**HOW TO COMPLETE THIS TASK:** In your output, repeat each entry exactly and include no pictures.

**INPUT FOR THIS TASK:**
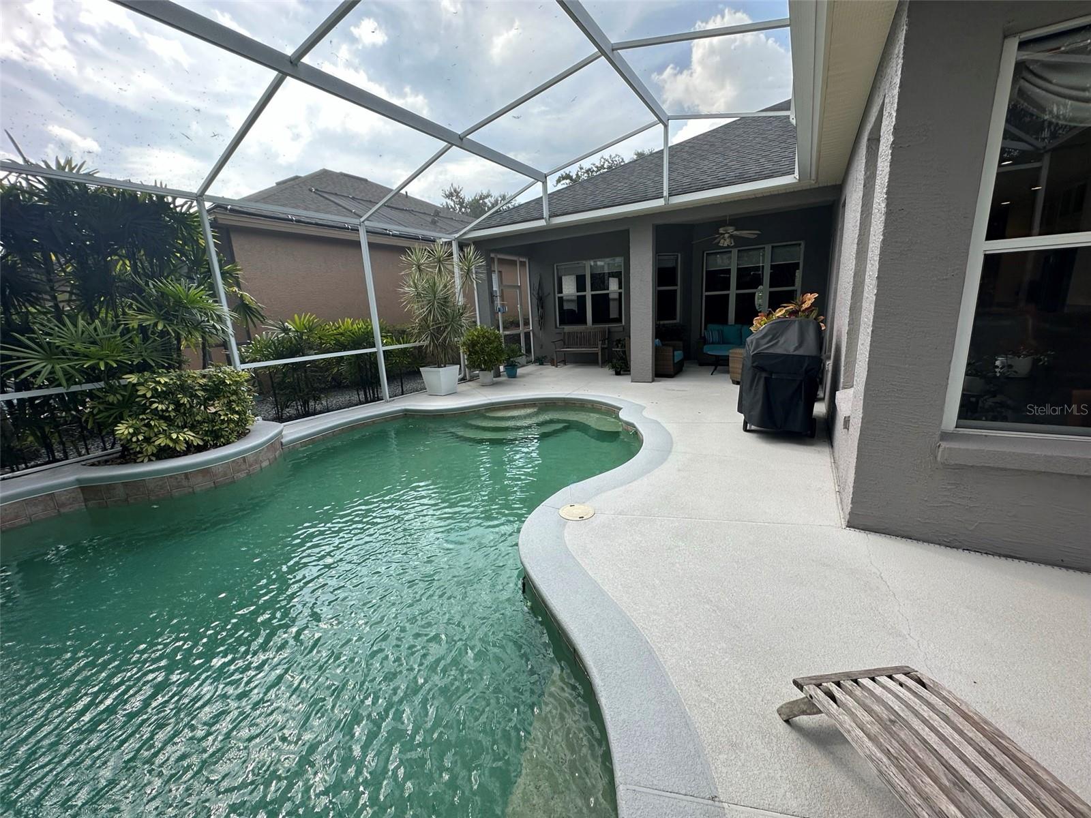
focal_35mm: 14
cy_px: 409
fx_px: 441
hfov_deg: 102.1
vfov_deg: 85.7
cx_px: 546
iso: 40
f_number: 2.2
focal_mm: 2.22
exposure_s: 1/438
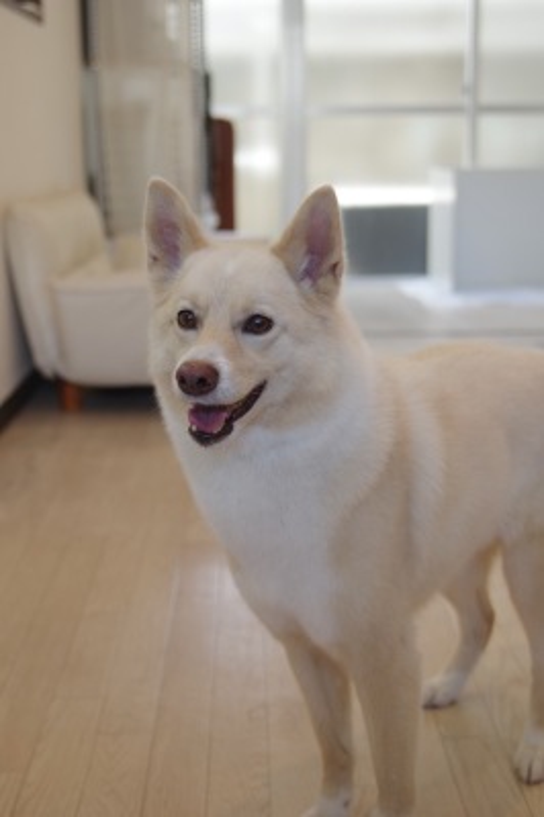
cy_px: 408
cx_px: 272
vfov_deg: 40.4
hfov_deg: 27.5
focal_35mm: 49
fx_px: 1113
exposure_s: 1/60
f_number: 2.8
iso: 200
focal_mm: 33
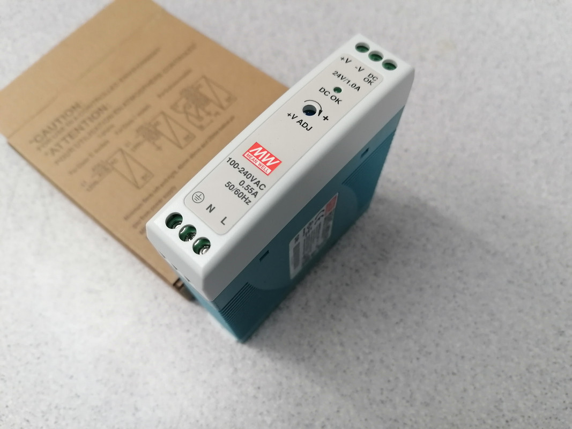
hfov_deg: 65.3
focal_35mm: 27
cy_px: 214
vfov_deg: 51.3
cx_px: 286
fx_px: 446
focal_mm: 4.75
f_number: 1.8
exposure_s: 1/33.3
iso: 200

**SOLUTION:**
focal_35mm: 14
cy_px: 409
fx_px: 441
hfov_deg: 102.1
vfov_deg: 85.7
cx_px: 546
iso: 40
f_number: 2.2
focal_mm: 2.22
exposure_s: 1/438
cy_px: 408
cx_px: 272
vfov_deg: 40.4
hfov_deg: 27.5
focal_35mm: 49
fx_px: 1113
exposure_s: 1/60
f_number: 2.8
iso: 200
focal_mm: 33
hfov_deg: 65.3
focal_35mm: 27
cy_px: 214
vfov_deg: 51.3
cx_px: 286
fx_px: 446
focal_mm: 4.75
f_number: 1.8
exposure_s: 1/33.3
iso: 200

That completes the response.